The drug in me is her: I don’t if it’s... - Anxiety and Depre...
that's actually not as uncommon as you think....and I hate to say this, but some of us pick emotionally unavailable people because it's what we know, and also we never fully can be committed which is our easy out of it when things don't end well...we are gone before it really ever went anywhere....its survival of our fear of rejection, fear of being left, because we have fears of commitment...abandonment...it's an oxymoron...push and pull. Yet we are drawn like a moth to a flame...and we are really attracted to the fantasy love affair of what we would dream of having with this person....but it's never going to be there.
I have no problem committing to someone if anything I overcommit but I definitely have fear of abandonment. And I know what you mean what you mean about fantasy I keep wanting her to be different she’s the kind of person who doesn’t express or talk about feeling the kind of person who has never held someone hand in a relationship the kind of person who when a co worker got broken up with she couldn’t even understand why they were upset I just don’t know it works with one person who’s overly emotional and someone who seems to not have any.

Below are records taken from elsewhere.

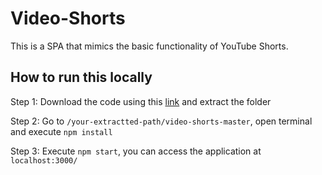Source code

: # Video-Shorts
This is a SPA that mimics the basic functionality of YouTube Shorts.

## How to run this locally

Step 1: Download the code using this [link](https://github.com/sweta4b/video-shorts/archive/refs/heads/master.zip) and extract the folder

Step 2: Go to `/your-extractted-path/video-shorts-master`, open terminal and execute `npm install`

Step 3: Execute `npm start`, you can access the application at `localhost:3000/`

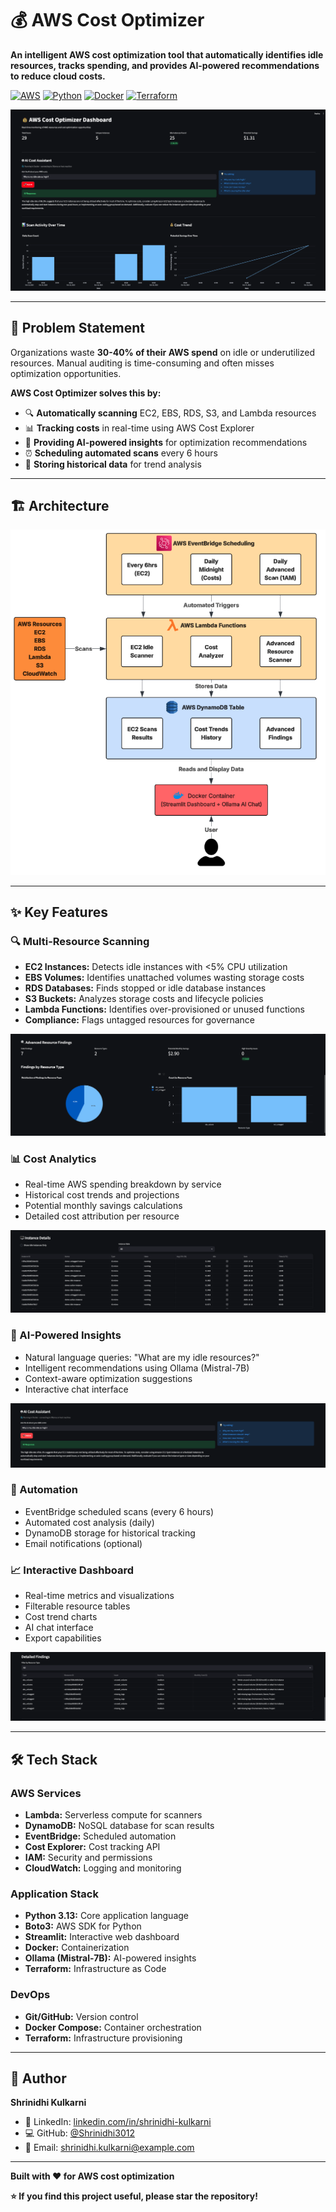 # 💰 AWS Cost Optimizer

**An intelligent AWS cost optimization tool that automatically identifies idle resources, tracks spending, and provides AI-powered recommendations to reduce cloud costs.**

[![AWS](https://img.shields.io/badge/AWS-Lambda%20%7C%20DynamoDB%20%7C%20EventBridge-orange)](https://aws.amazon.com/)
[![Python](https://img.shields.io/badge/Python-3.13-blue)](https://www.python.org/)
[![Docker](https://img.shields.io/badge/Docker-Enabled-blue)](https://www.docker.com/)
[![Terraform](https://img.shields.io/badge/Terraform-IaC-purple)](https://www.terraform.io/)

![Dashboard Overview](docs/images/dashboard-main.png)

---

## 🎯 Problem Statement

Organizations waste **30-40% of their AWS spend** on idle or underutilized resources. Manual auditing is time-consuming and often misses optimization opportunities.

**AWS Cost Optimizer solves this by:**
- 🔍 **Automatically scanning** EC2, EBS, RDS, S3, and Lambda resources
- 📊 **Tracking costs** in real-time using AWS Cost Explorer
- 🤖 **Providing AI-powered insights** for optimization recommendations
- ⏰ **Scheduling automated scans** every 6 hours
- 💾 **Storing historical data** for trend analysis

---

## 🏗️ Architecture

![System Architecture](docs/images/architecture-diagram.png)

---

## ✨ Key Features

### 🔍 Multi-Resource Scanning
- **EC2 Instances:** Detects idle instances with <5% CPU utilization
- **EBS Volumes:** Identifies unattached volumes wasting storage costs
- **RDS Databases:** Finds stopped or idle database instances
- **S3 Buckets:** Analyzes storage costs and lifecycle policies
- **Lambda Functions:** Identifies over-provisioned or unused functions
- **Compliance:** Flags untagged resources for governance

![Advanced Resource Findings](docs/images/advanced-findings.png)

### 📊 Cost Analytics
- Real-time AWS spending breakdown by service
- Historical cost trends and projections
- Potential monthly savings calculations
- Detailed cost attribution per resource

![Instance Details](docs/images/instance-details.png)

### 🤖 AI-Powered Insights
- Natural language queries: "What are my idle resources?"
- Intelligent recommendations using Ollama (Mistral-7B)
- Context-aware optimization suggestions
- Interactive chat interface

![AI Cost Assistant](docs/images/ai-chat.png)

### 🚀 Automation
- EventBridge scheduled scans (every 6 hours)
- Automated cost analysis (daily)
- DynamoDB storage for historical tracking
- Email notifications (optional)

### 📈 Interactive Dashboard
- Real-time metrics and visualizations
- Filterable resource tables
- Cost trend charts
- AI chat interface
- Export capabilities

![Detailed Findings Table](docs/images/detailed-findings.png)

---

## 🛠️ Tech Stack

### AWS Services
- **Lambda:** Serverless compute for scanners
- **DynamoDB:** NoSQL database for scan results
- **EventBridge:** Scheduled automation
- **Cost Explorer:** Cost tracking API
- **IAM:** Security and permissions
- **CloudWatch:** Logging and monitoring

### Application Stack
- **Python 3.13:** Core application language
- **Boto3:** AWS SDK for Python
- **Streamlit:** Interactive web dashboard
- **Docker:** Containerization
- **Ollama (Mistral-7B):** AI-powered insights
- **Terraform:** Infrastructure as Code

### DevOps
- **Git/GitHub:** Version control
- **Docker Compose:** Container orchestration
- **Terraform:** Infrastructure provisioning

---

## 👤 Author

**Shrinidhi Kulkarni**
- 🔗 LinkedIn: [linkedin.com/in/shrinidhi-kulkarni](https://linkedin.com/in/shrinidhi-kulkarni)
- 💻 GitHub: [@Shrinidhi3012](https://github.com/Shrinidhi3012)
- 📧 Email: shrinidhi.kulkarni@example.com

---
**Built with ❤️ for AWS cost optimization**

**⭐ If you find this project useful, please star the repository!**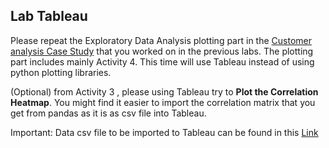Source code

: ## Lab Tableau

Please repeat the Exploratory Data Analysis plotting part in the [Customer analysis Case Study](https://github.com/raafat-hantoush/IH_RH_DA_FT_OCT_2022/blob/main/Class_Materials/Case_Studies/Customer_Analysis_Case_Study/Activities.md) that you worked on in the previous labs.  The plotting part includes mainly Activity 4. This time will use Tableau instead of using python plotting libraries. 

(Optional) from Activity 3 , please using Tableau try to  <b>Plot the Correlation Heatmap</b>. You might find it easier to import the correlation matrix that you get from pandas as it is as csv file into Tableau.

Important:  Data csv file to be imported to Tableau can be found in this [Link](https://drive.google.com/drive/u/0/folders/1wBuBZnb36loyAkJgzHRo4vhJbPWqUXqg)


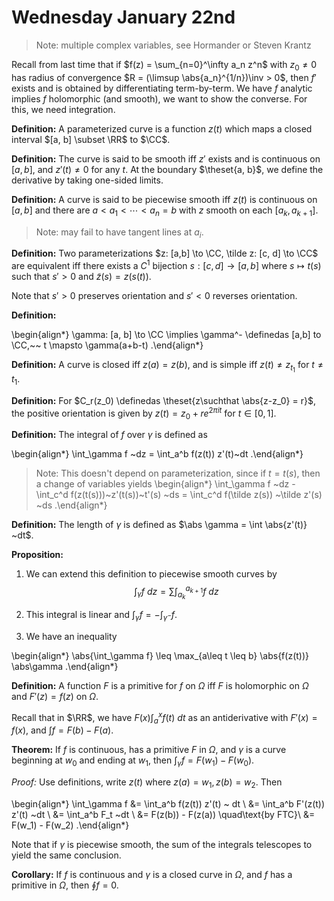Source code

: # Wednesday January 22nd

> Note: multiple complex variables, see Hormander or Steven Krantz

Recall from last time that if $f(z) = \sum_{n=0}^\infty a_n z^n$ with $z_0 \neq 0$ has radius of convergence $R = (\limsup \abs{a_n}^{1/n})\inv > 0$, then
$f'$ exists and is obtained by differentiating term-by-term.
We have $f$ analytic implies $f$ holomorphic (and smooth), we want to show the converse.
For this, we need integration.

**Definition:**
A parameterized curve is a function $z(t)$ which maps a closed interval $[a, b] \subset \RR$ to $\CC$.

**Definition:**
The curve is said to be smooth iff $z'$ exists and is continuous on $[a,b]$, and $z'(t) \neq 0$ for any $t$.
At the boundary $\theset{a, b}$, we define the derivative by taking one-sided limits.

**Definition:**
A curve is said to be piecewise smooth iff $z(t)$ is continuous on $[a, b]$ and there are $a < a_1 < \cdots < a_n = b$ with $z$ smooth on each $[a_k, a_{k+1}]$.

> Note: may fail to have tangent lines at $a_i$.

**Definition:**
Two parameterizations $z: [a,b] \to \CC, \tilde z: [c, d] \to \CC$ are equivalent iff there exists a $C^1$ bijection $s: [c, d] \to [a, b]$ where $s \mapsto t(s)$ such that $s'>0$ and $\tilde z(s) = z(s(t))$.

Note that $s' > 0$ preserves orientation and $s'<0$ reverses orientation.

**Definition:**

\begin{align*}
\gamma: [a, b] \to \CC \implies \gamma^- \definedas [a,b] to \CC,~~ t \mapsto \gamma(a+b-t)
.\end{align*}

**Definition:**
A curve is closed iff $z(a) = z(b)$, and is simple iff $z(t) \neq z_{t_1}$ for $t\neq t_1$.

**Definition:**
For $C_r(z_0) \definedas \theset{z\suchthat \abs{z-z_0} = r}$, the positive orientation is given by $z(t) = z_0 + re^{2\pi i t}$ for $t\in [0, 1]$.

**Definition:**
The integral of $f$ over $\gamma$ is defined as

\begin{align*}
\int_\gamma f ~dz = \int_a^b f(z(t)) z'(t)~dt
.\end{align*}

> Note: 
> This doesn't depend on parameterization, since if $t = t(s)$, then a change of variables yields
\begin{align*}
\int_\gamma f ~dz - \int_c^d f(z(t(s)))~z'(t(s))~t'(s) ~ds = \int_c^d f(\tilde z(s)) ~\tilde z'(s) ~ds
.\end{align*}

**Definition:**
The length of $\gamma$ is defined as $\abs \gamma = \int \abs{z'(t)} ~dt$.

**Proposition:**

1. We can extend this definition to piecewise smooth curves by 
$$
\int_\gamma f~dz = \sum \int_{a_k}^{a_{k+1}} f ~dz
$$

2. This integral is linear and $\int_\gamma f = -\int_{\gamma^-} f$.

3. We have an inequality

\begin{align*}
\abs{\int_\gamma f} \leq \max_{a\leq t \leq b} \abs{f(z(t))} \abs\gamma
.\end{align*}

**Definition:**
A function $F$ is a primitive for $f$ on $\Omega$ iff $F$ is holomorphic on $\Omega$ and $F'(z) = f(z)$ on $\Omega$.

Recall that in $\RR$, we have $F(x) \int_a^x f(t)~dt$ as an antiderivative with $F'(x) = f(x)$, and $\int f = F(b) - F(a)$.

**Theorem:**
If $f$ is continuous, has a primitive $F$ in $\Omega$, and $\gamma$ is a curve beginning at $w_0$ and ending at $w_1$, then $\int_\gamma f = F(w_1) - F(w_0)$.

*Proof:*
Use definitions, write $z(t)$ where $z(a) = w_1, z(b) = w_2$.
Then

\begin{align*}
\int_\gamma f &= \int_a^b f(z(t)) z'(t) ~ dt \\
&= \int_a^b F'(z(t)) z'(t) ~dt \\
&= \int_a^b F_t ~dt \\
&= F(z(b)) - F(z(a)) \quad\text{by FTC}\\
&= F(w_1) - F(w_2)
.\end{align*}

Note that if $\gamma$ is piecewise smooth, the sum of the integrals telescopes to yield the same conclusion.

**Corollary:**
If $f$ is continuous and $\gamma$ is a closed curve in $\Omega$, and $f$ has a primitive in $\Omega$, then $\oint f = 0$.

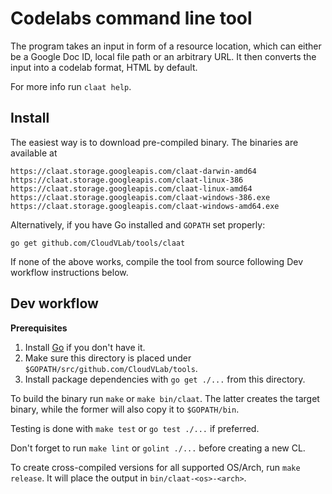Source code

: # Codelabs command line tool

The program takes an input in form of a resource location,
which can either be a Google Doc ID, local file path or an arbitrary URL.
It then converts the input into a codelab format, HTML by default.

For more info run `claat help`.

## Install

The easiest way is to download pre-compiled binary.
The binaries are available at

    https://claat.storage.googleapis.com/claat-darwin-amd64
    https://claat.storage.googleapis.com/claat-linux-386
    https://claat.storage.googleapis.com/claat-linux-amd64
    https://claat.storage.googleapis.com/claat-windows-386.exe
    https://claat.storage.googleapis.com/claat-windows-amd64.exe

Alternatively, if you have Go installed and `GOPATH` set properly:

    go get github.com/CloudVLab/tools/claat

If none of the above works, compile the tool from source following Dev workflow
instructions below.

## Dev workflow

**Prerequisites**

1. Install [Go](https://golang.org/dl/) if you don't have it.
2. Make sure this directory is placed under
   `$GOPATH/src/github.com/CloudVLab/tools`.
3. Install package dependencies with `go get ./...` from this directory.

To build the binary run `make` or `make bin/claat`. The latter creates the target binary,
while the former will also copy it to `$GOPATH/bin`.

Testing is done with `make test` or `go test ./...` if preferred.

Don't forget to run `make lint` or `golint ./...` before creating a new CL.

To create cross-compiled versions for all supported OS/Arch, run `make release`.
It will place the output in `bin/claat-<os>-<arch>`.
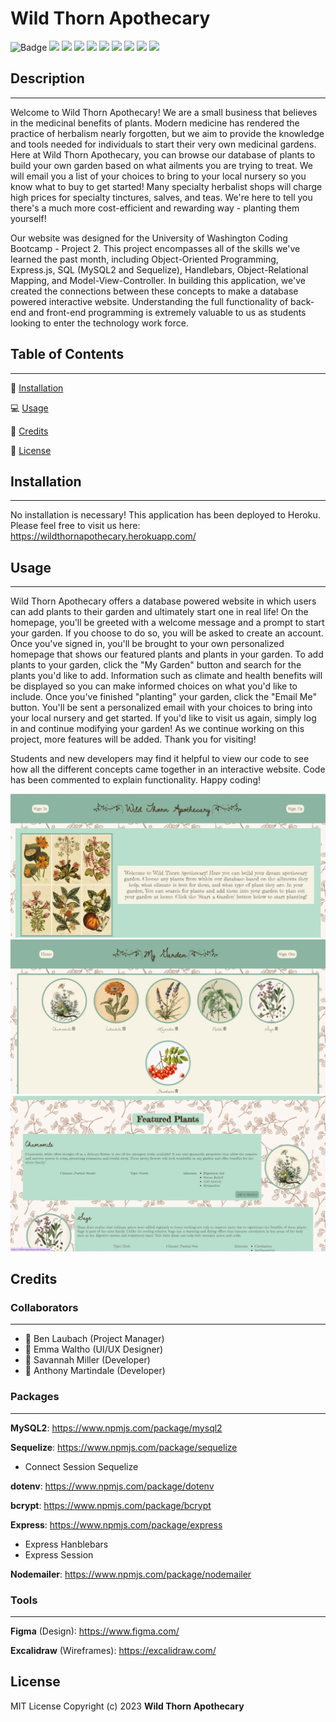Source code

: # Wild Thorn Apothecary

![Badge](https://img.shields.io/badge/License-MIT-green)
<img height=20 src="https://cdn.jsdelivr.net/gh/devicons/devicon/icons/nodejs/nodejs-original.svg" />
<img height=20 src="https://cdn.jsdelivr.net/gh/devicons/devicon/icons/javascript/javascript-original.svg" />
<img height=20 src="https://cdn.jsdelivr.net/gh/devicons/devicon/icons/express/express-original.svg" />
<img height=20 src="https://cdn.jsdelivr.net/gh/devicons/devicon/icons/mysql/mysql-original.svg" />
<img height=20 src="https://cdn.jsdelivr.net/gh/devicons/devicon/icons/sequelize/sequelize-original.svg" />
<img height=20 src="https://cdn.jsdelivr.net/gh/devicons/devicon/icons/handlebars/handlebars-original.svg" />
<img height=20 src="https://cdn.jsdelivr.net/gh/devicons/devicon/icons/css3/css3-original.svg" />
<img height=20 src="https://cdn.jsdelivr.net/gh/devicons/devicon/icons/html5/html5-original.svg" />
<img height=20 src="https://cdn.jsdelivr.net/gh/devicons/devicon/icons/heroku/heroku-original.svg" />



## Description
---

Welcome to Wild Thorn Apothecary! We are a small business that believes in the medicinal benefits of plants. Modern medicine has rendered the practice of herbalism nearly forgotten, but we aim to provide the knowledge and tools needed for individuals to start their very own medicinal gardens. Here at Wild Thorn Apothecary, you can browse our database of plants to build your own garden based on what ailments you are trying to treat. We will email you a list of your choices to bring to your local nursery so you know what to buy to get started! Many specialty herbalist shops will charge high prices for specialty tinctures, salves, and teas. We're here to tell you there's a much more cost-efficient and rewarding way - planting them yourself! 

Our website was designed for the University of Washington Coding Bootcamp - Project 2. This project encompasses all of the skills we've learned the past month, including Object-Oriented Programming, Express.js, SQL (MySQL2 and Sequelize), Handlebars, Object-Relational Mapping, and Model-View-Controller. In building this application, we've created the connections between these concepts to make a database powered interactive website. Understanding the full functionality of back-end and front-end programming is extremely valuable to us as students looking to enter the technology work force.

## Table of Contents
---

💾 [Installation](#installation)

💻 [Usage](#usage)

🎥 [Credits](#credits)

📧 [License](#license)

## Installation
---

No installation is necessary! This application has been deployed to Heroku. Please feel free to visit us here: https://wildthornapothecary.herokuapp.com/

## Usage
---

Wild Thorn Apothecary offers a database powered website in which users can add plants to their garden and ultimately start one in real life! On the homepage, you'll be greeted with a welcome message and a prompt to start your garden. If you choose to do so, you will be asked to create an account. Once you've signed in, you'll be brought to your own personalized homepage that shows our featured plants and plants in your garden. To add plants to your garden, click the "My Garden" button and search for the plants you'd like to add. Information such as climate and health benefits will be displayed so you can make informed choices on what you'd like to include. Once you've finished "planting" your garden, click the "Email Me" button. You'll be sent a personalized email with your choices to bring into your local nursery and get started. If you'd like to visit us again, simply log in and continue modifying your garden! As we continue working on this project, more features will be added. Thank you for visiting!

Students and new developers may find it helpful to view our code to see how all the different concepts came together in an interactive website. Code has been commented to explain functionality. Happy coding!

![homepage screenshot](./public/images/wta-home.jpg)
![my garden page](./public/images/wta-garden.jpg)
![featured plants](./public/images/wta-featured.jpg)

## Credits


### Collaborators

---
 
 - 👀 Ben Laubach (Project Manager)
 - 🐝 Emma Waltho (UI/UX Designer)
 - 🌹 Savannah Miller (Developer)
 - 🐶 Anthony Martindale (Developer)

### Packages

---

**MySQL2**: https://www.npmjs.com/package/mysql2

**Sequelize**: https://www.npmjs.com/package/sequelize
- Connect Session Sequelize

**dotenv**: https://www.npmjs.com/package/dotenv

**bcrypt**: https://www.npmjs.com/package/bcrypt

**Express**: https://www.npmjs.com/package/express
- Express Hanblebars
- Express Session

**Nodemailer**: https://www.npmjs.com/package/nodemailer

### Tools

---

**Figma** (Design): https://www.figma.com/

**Excalidraw** (Wireframes): https://excalidraw.com/


## License

MIT License Copyright (c) 2023 **Wild Thorn Apothecary**
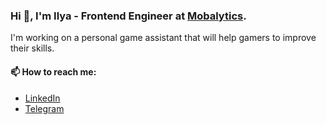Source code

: ### Hi 👋, I'm Ilya - Frontend Engineer at [Mobalytics](Mobalytics).
I'm working on a personal game assistant that will help gamers to improve their skills.

#### 📫 How to reach me:
+ [LinkedIn](https://www.linkedin.com/in/ilya-pashkov-5b6157201)
+ [Telegram](https://t.me/ispashkov)
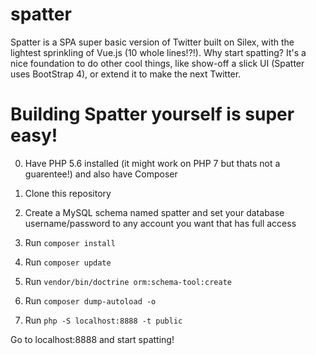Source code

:# spatter
Spatter is a SPA super basic version of Twitter built on Silex, with the lightest sprinkling of Vue.js (10 whole lines!?!).
Why start spatting? It's a nice foundation to do other cool things, like show-off a slick UI (Spatter uses BootStrap 4), or extend it to make the next Twitter.

# Building Spatter yourself is super easy!

0. Have PHP 5.6 installed (it might work on PHP 7 but thats not a guarentee!) and also have Composer

1. Clone this repository
2. Create a MySQL schema named spatter and set your database username/password to any account you want that has full access
3. Run `composer install`
4. Run `composer update`
5. Run `vendor/bin/doctrine orm:schema-tool:create`
6. Run `composer dump-autoload -o`
7. Run `php -S localhost:8888 -t public`

Go to localhost:8888 and start spatting!



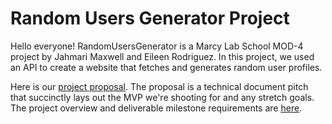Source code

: # Random Users Generator Project

Hello everyone! RandomUsersGenerator is a Marcy Lab School MOD-4 project by Jahmari Maxwell and Eileen Rodriguez. In this project, we used an API to create a website that fetches and generates random user profiles.

Here is our [project proposal](https://docs.google.com/document/d/1ndnrKH8Q5RyNzDFa5nhL4MI2r0jszhzmeS1Ap3S-oHE/edit). The proposal is a technical document pitch that succinctly lays out the MVP we're shooting for and any stretch goals. The project overview and deliverable milestone requirements are [here](https://github.com/MLS-DreamMakers/.github).
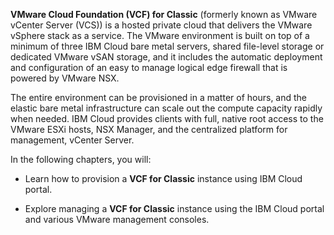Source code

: **VMware Cloud Foundation (VCF) for Classic** (formerly known as VMware vCenter Server (VCS)) is a hosted private cloud that delivers the VMware vSphere stack as a service. The VMware environment is built on top of a minimum of three IBM Cloud bare metal servers, shared file-level storage or dedicated VMware vSAN storage, and it includes the automatic deployment and configuration of an easy to manage logical edge firewall that is powered by VMware NSX.

The entire environment can be provisioned in a matter of hours, and the elastic bare metal infrastructure can scale out the compute capacity rapidly when needed. IBM Cloud provides clients with full, native root access to the VMware ESXi hosts, NSX Manager, and the centralized platform for management, vCenter Server.

In the following chapters, you will:

- Learn how to provision a **VCF for Classic** instance using IBM Cloud portal.

- Explore managing a **VCF for Classic** instance using the IBM Cloud portal and various VMware management consoles.
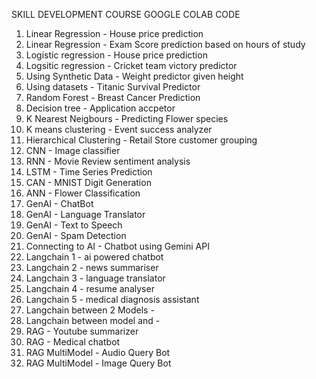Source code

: SKILL DEVELOPMENT COURSE GOOGLE COLAB CODE

1. Linear Regression - House price prediction
2. Linear Regression - Exam Score prediction based on hours of study
3. Logistic regression - House price prediction
4. Logsitic regression - Cricket team victory predictor
5. Using Synthetic Data - Weight predictor given height
7. Using datasets - Titanic Survival Predictor
8. Random Forest - Breast Cancer Prediction
9. Decision tree - Application accpetor
10. K Nearest Neigbours - Predicting Flower species
11. K means clustering - Event success analyzer
12. Hierarchical Clustering - Retail Store customer grouping
13. CNN - Image classifier
14. RNN - Movie Review sentiment analysis
15. LSTM - Time Series Prediction
16. CAN - MNIST Digit Generation
17. ANN - Flower Classification
18. GenAI - ChatBot
19. GenAI - Language Translator
20. GenAI - Text to Speech
21. GenAI - Spam Detection
22. Connecting to AI - Chatbot using Gemini API
23. Langchain 1 - ai powered chatbot
24. Langchain 2 - news summariser
25. Langchain 3 - language translator
26. Langchain 4 - resume analyser
27. Langchain 5 - medical diagnosis assistant
28. Langchain between 2 Models -
29. Langchain between model and -
30. RAG - Youtube summarizer
31. RAG - Medical chatbot
32. RAG MultiModel - Audio Query Bot
33. RAG MultiModel - Image Query Bot
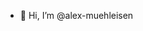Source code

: - 👋 Hi, I’m @alex-muehleisen

<!---
alex-muehleisen/alex-muehleisen is a ✨ special ✨ repository because its `README.md` (this file) appears on your GitHub profile.
You can click the Preview link to take a look at your changes.
--->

they are emotionally unavailable...and it's just the attraction of wanting that love from that person, and they just don't have to give...this was learned at a young age when you may have been emotionally abandon by a parent or caregiver, family member, etc. This sticks with you when forming adult relationships and it is a hard thing to overcome. We seek out the 'emotionally unavailable parent or caregiver' in our adult relationships to find that love we missed out on...and until you get help with the abandonment issues and fully understand the mechanism of how we self sabotage, you'll be doing this behavior repeatedly, over and over. I know...I have been healing from this for decades....it's a hard one to understand.
I wouldn’t say I was emotionally abandoned maybe a little ignored. And I don’t think I’m self sabotaging I want it to work more than anything it’s just impossible to tell if she does or if she even cares whether I’m around or not. It’s no big deal to her that we only see each other like once a month in fact she’s said she thinks we see each and talk enough for her but that’s not enough for me.